Treinamento em São Paulo
Profissionais da área da saúde em São Paulo estão realizando treinamento para atender casos suspeitos de ebola, em resposta ao avanço do surto na República Democrática do Congo (RDC). A iniciativa visa capacitar equipes para identificar e isolar possíveis pacientes, garantindo a segurança dos profissionais e da população.

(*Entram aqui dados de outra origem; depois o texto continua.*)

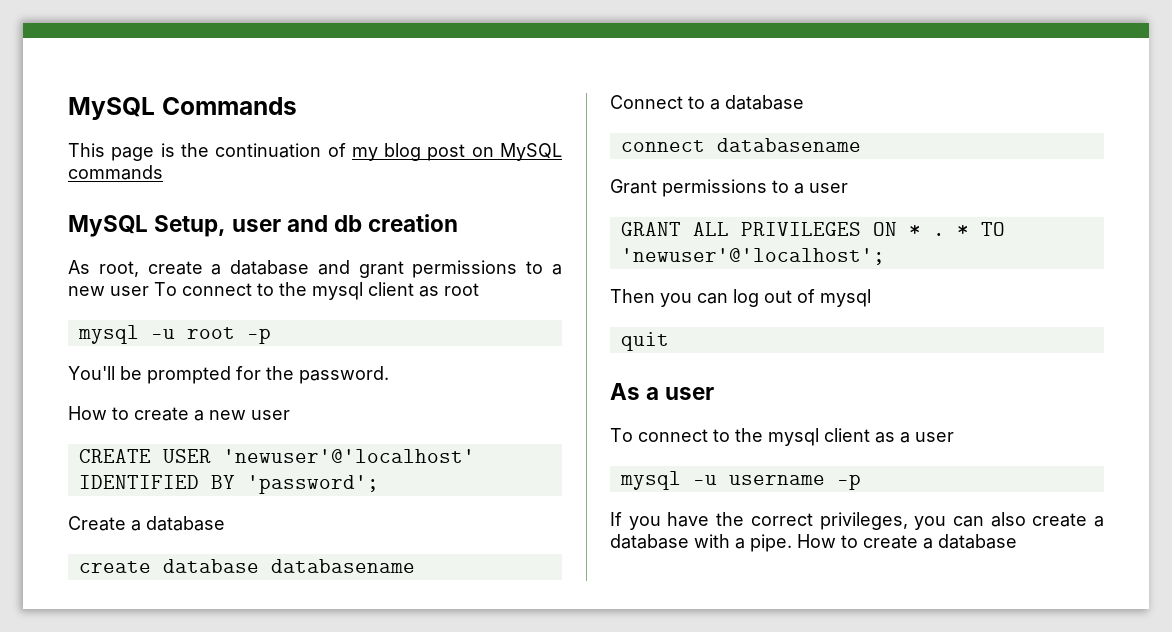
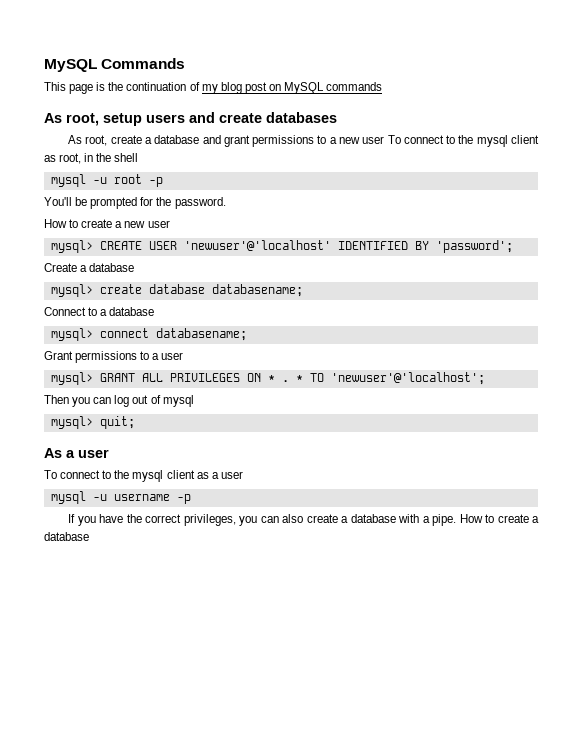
[68,214,459,237] MySQL Setup, user and db creation -> [44,112,337,126] As root, setup users and create databases
[444,283,479,296] root -> [59,153,139,164] root, in the shell
(290, 415) none -> [50,240,93,253] mysql>
(225, 523) none -> [50,284,93,297] mysql>
[270,559,415,573] databasename -> [211,284,303,297] databasename;
[620,138,861,152] connect databasename -> [50,328,247,341] mysql> connect databasename;
(848, 188) none -> [50,372,93,385] mysql>
[620,332,669,351] quit -> [50,416,135,429] mysql> quit;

Situação na República Democrática do Congo
O governo da RDC elevou para 1.405 o número de mortos e para 3.200 o total de casos confirmados de ebola desde o início do surto no fim de abril. A taxa de letalidade está em 43,9%, segundo o último boletim do Ministério da Comunicação e Mídia da RDC, com dados compilados até 25 de julho. Além disso, 773 pacientes estão em isolamento ou hospitalização, e 571 pessoas conseguiram se recuperar. A taxa de rastreamento de contatos é de 77,8%. Especialistas estimam que haja um número elevado de infecções não contabilizadas, que não foram detectadas ou notificadas. No domingo, as autoridades haviam confirmado 3.075 casos e 1.354 mortes. Em apenas dez dias, o número de infecções aumentou em mais de mil, indicando um ritmo acelerado de contágio.
O atual surto concentra-se no leste do país, região assolada por mais de 30 anos de conflitos armados. As cinco províncias afetadas são Ituri (responsável por quase 90% dos casos, segundo a OMS), Kivu do Norte, Kivu do Sul, Haut-Uele e Tshopo. A epidemia se propagou para Uganda, vizinho a Ituri.
Propagação para Uganda
Em 16 de julho, Uganda registrou 20 infecções confirmadas, mas deu alta ao último paciente internado. Inicia-se a contagem regressiva de 42 dias sem novos contágios para declarar o fim do surto no país.
Vacinas e tratamentos em desenvolvimento
Causada pelo vírus Bundibugyo, a doença não tem vacina nem tratamento específico. Cientistas trabalham em várias vacinas e medicamentos. Na sexta-feira, um voluntário de 37 anos recebeu a vacina experimental ChAdOx1 BDBV, desenvolvida pela Universidade de Oxford com a mesma tecnologia da vacina contra a covid-19 da AstraZeneca. O estudo recebeu financiamento da Coalizão para Inovações em Preparação para Epidemias (CEPI), e o Instituto Serum da Índia já produziu 620 mil doses. Outras vacinas e duas terapias estão em desenvolvimento acelerado.
Desafios para as autoridades
Declarada em 15 de maio, esta é a terceira pior epidemia de ebola já registrada e a 17ª na RDC. O ministério afirmou: “As capacidades de vigilância e atendimento seguem plenamente mobilizadas nas áreas afetadas”. O Instituto Nacional de Saúde Pública (INSP) destacou a importância de enterros “seguros e dignos” para interromper a transmissão. Em 2020, a epidemia mais letal da RDC matou cerca de 2.300 pessoas entre 3.500 casos. Na África, o ebola já matou mais de 15 mil pessoas nos últimos 50 anos.